Brano proposto
____________________
Al mio ritorno a Gaza,
ero solo. Abbiamo lottato per salvare ciò che rimaneva del sistema di gestione
dei rifiuti e per mantenere operativi i servizi di base per coloro che erano
rimasti. In mezzo a queste condizioni terribili, ho perso più di 8 chili in un
mese. Mia madre quasi non mi ha riconosciuto quando abbiamo parlato insieme in
una videochiamata.
Gestione dei rifiuti
solidi durante un Genocidio
Prima del Genocidio,
il blocco ci aveva già impedito di importare attrezzature adeguate come
compattatori o inceneritori. Il nostro intero sistema era già fragile a causa
dell’assedio durato 17 anni.
La gestione dei
rifiuti dovrebbe avvenire in tre fasi: raccolta, trasporto e smaltimento. Il
blocco ci ha costretti a ricorrere a soluzioni improvvisate, come l’utilizzo di
300 carri trainati da animali, che per anni hanno mantenuto la città
funzionante fino all’inizio del Genocidio.
____________________
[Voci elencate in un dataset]
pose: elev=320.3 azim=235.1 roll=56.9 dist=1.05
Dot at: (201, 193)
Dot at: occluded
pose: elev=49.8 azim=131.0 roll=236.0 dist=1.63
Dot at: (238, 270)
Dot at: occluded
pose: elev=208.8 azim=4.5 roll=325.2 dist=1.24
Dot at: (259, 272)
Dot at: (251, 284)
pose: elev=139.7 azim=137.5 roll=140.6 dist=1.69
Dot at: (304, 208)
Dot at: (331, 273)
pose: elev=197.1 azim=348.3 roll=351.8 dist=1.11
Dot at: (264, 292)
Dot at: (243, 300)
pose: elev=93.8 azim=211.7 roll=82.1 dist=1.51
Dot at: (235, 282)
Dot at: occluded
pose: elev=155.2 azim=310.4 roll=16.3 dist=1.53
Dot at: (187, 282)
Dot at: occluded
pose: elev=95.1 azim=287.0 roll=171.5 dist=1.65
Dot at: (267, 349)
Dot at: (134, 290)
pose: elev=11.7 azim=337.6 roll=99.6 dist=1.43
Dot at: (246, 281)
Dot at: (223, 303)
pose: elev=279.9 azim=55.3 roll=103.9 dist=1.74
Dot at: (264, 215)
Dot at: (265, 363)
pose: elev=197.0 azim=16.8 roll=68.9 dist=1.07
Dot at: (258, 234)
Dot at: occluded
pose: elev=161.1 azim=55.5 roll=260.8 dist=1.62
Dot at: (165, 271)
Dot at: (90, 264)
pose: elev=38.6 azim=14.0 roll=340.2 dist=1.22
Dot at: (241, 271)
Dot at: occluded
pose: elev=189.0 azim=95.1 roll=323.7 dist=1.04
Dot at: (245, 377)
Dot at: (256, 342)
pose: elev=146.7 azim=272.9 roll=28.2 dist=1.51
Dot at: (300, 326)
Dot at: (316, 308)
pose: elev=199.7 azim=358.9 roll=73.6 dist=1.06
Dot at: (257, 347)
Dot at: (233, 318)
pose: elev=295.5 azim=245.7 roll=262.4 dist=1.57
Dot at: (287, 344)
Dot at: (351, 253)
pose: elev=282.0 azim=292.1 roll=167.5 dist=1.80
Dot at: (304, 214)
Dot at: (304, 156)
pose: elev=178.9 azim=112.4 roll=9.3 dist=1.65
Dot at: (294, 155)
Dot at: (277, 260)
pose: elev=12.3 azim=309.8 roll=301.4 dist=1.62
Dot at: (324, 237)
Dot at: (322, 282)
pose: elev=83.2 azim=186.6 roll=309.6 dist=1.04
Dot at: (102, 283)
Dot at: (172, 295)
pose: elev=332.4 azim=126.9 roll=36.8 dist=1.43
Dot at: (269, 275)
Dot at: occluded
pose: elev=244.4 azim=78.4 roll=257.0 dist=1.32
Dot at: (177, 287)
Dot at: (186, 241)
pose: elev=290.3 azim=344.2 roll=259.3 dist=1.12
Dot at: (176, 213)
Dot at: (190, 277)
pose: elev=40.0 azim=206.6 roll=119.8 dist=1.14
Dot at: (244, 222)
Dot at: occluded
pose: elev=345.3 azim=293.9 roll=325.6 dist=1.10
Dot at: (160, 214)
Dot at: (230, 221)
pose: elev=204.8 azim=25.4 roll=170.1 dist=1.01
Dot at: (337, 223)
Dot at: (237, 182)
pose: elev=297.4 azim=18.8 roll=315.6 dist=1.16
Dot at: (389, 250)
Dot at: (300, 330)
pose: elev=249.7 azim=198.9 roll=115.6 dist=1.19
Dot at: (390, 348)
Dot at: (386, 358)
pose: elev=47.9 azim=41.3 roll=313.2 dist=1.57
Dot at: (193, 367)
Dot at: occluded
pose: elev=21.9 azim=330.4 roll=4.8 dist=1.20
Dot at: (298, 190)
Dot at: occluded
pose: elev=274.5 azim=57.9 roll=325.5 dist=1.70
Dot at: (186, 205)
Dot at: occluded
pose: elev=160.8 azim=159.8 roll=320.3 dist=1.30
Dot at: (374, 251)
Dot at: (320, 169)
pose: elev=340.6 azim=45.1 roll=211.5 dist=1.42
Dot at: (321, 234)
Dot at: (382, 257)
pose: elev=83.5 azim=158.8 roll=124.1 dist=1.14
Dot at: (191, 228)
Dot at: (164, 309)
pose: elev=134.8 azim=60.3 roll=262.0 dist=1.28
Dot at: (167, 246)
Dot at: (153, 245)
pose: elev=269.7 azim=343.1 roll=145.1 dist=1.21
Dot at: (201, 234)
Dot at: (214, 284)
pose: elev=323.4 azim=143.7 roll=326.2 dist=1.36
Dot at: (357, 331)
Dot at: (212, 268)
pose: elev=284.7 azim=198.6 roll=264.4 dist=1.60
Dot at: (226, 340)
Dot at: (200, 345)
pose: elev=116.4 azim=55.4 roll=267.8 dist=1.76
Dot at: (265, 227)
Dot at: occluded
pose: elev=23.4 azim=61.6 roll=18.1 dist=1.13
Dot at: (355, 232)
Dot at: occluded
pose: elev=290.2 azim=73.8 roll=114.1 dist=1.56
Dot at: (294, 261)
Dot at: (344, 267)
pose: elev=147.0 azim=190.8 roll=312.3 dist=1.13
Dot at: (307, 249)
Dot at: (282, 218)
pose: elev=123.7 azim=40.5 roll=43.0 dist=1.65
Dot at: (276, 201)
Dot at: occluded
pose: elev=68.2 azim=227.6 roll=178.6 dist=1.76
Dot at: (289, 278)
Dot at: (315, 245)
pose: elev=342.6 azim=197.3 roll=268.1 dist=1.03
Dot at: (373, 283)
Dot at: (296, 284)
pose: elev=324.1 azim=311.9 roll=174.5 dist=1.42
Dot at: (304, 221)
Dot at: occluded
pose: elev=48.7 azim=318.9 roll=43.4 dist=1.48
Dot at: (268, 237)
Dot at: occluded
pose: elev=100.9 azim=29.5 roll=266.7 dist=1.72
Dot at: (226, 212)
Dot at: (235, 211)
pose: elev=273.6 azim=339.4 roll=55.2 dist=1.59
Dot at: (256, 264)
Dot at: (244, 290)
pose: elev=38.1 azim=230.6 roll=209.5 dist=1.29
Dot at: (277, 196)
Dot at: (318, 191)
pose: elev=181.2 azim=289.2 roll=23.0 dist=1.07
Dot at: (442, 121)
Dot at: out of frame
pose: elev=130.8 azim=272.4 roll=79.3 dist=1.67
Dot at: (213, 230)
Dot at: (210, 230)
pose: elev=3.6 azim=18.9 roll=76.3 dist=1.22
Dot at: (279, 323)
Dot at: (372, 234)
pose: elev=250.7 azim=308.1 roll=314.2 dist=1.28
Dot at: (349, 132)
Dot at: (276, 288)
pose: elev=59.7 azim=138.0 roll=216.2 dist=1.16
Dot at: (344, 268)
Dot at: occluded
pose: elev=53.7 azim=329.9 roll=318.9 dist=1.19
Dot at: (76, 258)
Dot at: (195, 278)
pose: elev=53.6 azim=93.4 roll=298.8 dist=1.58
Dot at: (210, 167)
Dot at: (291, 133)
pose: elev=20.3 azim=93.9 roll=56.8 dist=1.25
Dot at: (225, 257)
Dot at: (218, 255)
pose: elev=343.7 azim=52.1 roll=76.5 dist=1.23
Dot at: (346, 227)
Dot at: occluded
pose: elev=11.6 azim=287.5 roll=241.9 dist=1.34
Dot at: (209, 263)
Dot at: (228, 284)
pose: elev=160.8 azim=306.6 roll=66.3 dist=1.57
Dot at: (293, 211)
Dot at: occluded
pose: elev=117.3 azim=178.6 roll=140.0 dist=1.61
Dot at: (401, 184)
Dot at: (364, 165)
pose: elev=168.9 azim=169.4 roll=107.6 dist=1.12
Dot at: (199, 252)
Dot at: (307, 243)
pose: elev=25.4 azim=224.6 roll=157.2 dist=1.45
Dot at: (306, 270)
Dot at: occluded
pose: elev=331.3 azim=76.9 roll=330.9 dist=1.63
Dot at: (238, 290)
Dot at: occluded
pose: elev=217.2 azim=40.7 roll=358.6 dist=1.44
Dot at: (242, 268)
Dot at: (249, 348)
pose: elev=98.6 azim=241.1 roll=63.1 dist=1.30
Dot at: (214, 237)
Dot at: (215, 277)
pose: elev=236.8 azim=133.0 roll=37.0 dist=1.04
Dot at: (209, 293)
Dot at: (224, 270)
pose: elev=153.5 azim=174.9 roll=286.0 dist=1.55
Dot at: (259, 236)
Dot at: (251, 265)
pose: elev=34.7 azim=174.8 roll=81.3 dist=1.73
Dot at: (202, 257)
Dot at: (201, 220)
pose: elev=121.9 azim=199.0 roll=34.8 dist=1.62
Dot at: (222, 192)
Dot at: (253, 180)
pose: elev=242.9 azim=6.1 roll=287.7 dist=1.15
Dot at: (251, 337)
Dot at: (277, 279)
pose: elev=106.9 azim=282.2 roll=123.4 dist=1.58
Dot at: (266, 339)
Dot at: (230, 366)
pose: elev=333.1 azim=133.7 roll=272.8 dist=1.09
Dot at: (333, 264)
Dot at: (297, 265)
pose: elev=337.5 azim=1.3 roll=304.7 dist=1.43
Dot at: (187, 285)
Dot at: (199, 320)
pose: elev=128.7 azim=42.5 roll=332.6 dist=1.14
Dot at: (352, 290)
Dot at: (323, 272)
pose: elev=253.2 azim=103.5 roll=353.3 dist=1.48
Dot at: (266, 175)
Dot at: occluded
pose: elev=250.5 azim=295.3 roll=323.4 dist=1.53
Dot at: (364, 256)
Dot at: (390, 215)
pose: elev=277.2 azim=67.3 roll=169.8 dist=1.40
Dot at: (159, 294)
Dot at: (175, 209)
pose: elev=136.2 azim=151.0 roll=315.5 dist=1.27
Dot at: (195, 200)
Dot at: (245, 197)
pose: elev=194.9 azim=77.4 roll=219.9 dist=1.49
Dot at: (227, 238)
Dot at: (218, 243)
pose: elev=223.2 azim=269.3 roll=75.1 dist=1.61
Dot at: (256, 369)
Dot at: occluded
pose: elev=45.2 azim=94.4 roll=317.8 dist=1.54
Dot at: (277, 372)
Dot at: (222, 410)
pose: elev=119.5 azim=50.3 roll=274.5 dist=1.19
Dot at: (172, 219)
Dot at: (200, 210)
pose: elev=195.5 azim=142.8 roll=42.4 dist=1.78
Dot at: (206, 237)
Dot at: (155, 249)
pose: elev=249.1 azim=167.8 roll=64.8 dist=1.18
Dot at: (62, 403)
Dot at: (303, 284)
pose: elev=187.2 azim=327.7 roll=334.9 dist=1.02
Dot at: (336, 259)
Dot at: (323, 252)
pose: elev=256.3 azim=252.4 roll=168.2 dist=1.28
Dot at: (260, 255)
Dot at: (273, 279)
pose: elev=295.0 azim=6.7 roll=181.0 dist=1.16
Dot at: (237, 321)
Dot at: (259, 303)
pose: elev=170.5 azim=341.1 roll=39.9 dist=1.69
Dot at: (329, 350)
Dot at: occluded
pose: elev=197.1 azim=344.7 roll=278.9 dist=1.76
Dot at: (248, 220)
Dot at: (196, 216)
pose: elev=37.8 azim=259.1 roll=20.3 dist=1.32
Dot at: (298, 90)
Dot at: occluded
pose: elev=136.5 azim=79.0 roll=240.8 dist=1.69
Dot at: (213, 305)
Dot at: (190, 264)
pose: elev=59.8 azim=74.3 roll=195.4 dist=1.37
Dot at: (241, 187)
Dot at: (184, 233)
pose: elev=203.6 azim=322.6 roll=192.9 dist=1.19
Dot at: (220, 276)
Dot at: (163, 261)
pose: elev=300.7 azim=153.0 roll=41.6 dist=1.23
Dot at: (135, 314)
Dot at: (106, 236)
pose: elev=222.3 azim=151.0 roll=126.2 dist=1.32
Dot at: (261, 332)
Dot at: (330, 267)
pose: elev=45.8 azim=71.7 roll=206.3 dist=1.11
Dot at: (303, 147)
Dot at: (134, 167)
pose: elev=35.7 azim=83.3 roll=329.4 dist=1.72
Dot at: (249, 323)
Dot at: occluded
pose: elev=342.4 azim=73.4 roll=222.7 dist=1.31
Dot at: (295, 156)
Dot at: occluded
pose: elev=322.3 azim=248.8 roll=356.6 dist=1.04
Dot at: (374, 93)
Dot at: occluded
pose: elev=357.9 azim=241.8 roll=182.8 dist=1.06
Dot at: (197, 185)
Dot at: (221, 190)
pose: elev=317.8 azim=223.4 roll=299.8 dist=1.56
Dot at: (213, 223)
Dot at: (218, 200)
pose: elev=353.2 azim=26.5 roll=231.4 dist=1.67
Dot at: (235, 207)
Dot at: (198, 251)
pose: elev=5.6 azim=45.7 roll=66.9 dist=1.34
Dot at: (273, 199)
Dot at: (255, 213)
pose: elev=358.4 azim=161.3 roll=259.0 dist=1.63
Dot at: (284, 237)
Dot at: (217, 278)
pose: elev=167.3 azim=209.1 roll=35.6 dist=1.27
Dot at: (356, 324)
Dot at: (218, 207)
____________________
Attività
[a] Rispondi alle seguenti domande sul brano dedicato alla gestione dei rifiuti a Gaza.
(i) Quanti chili ha perso in un mese chi racconta?
(ii) Quanti anni era durato l'assedio prima del Genocidio?
(iii) Quanti carri trainati da animali venivano utilizzati?
[b] Cita dal brano sulla gestione dei rifiuti a Gaza il passo che comincia con "Al mio ritorno" e prosegue fino a "una videochiamata.".
Per rispondere ci si basi unicamente sul brano.

Soluzioni
[a]
(i) Più di 8 chili.
(ii) 17 anni.
(iii) 300 carri.

[b]
Al mio ritorno a Gaza,
ero solo. Abbiamo lottato per salvare ciò che rimaneva del sistema di gestione
dei rifiuti e per mantenere operativi i servizi di base per coloro che erano
rimasti. In mezzo a queste condizioni terribili, ho perso più di 8 chili in un
mese. Mia madre quasi non mi ha riconosciuto quando abbiamo parlato insieme in
una videochiamata.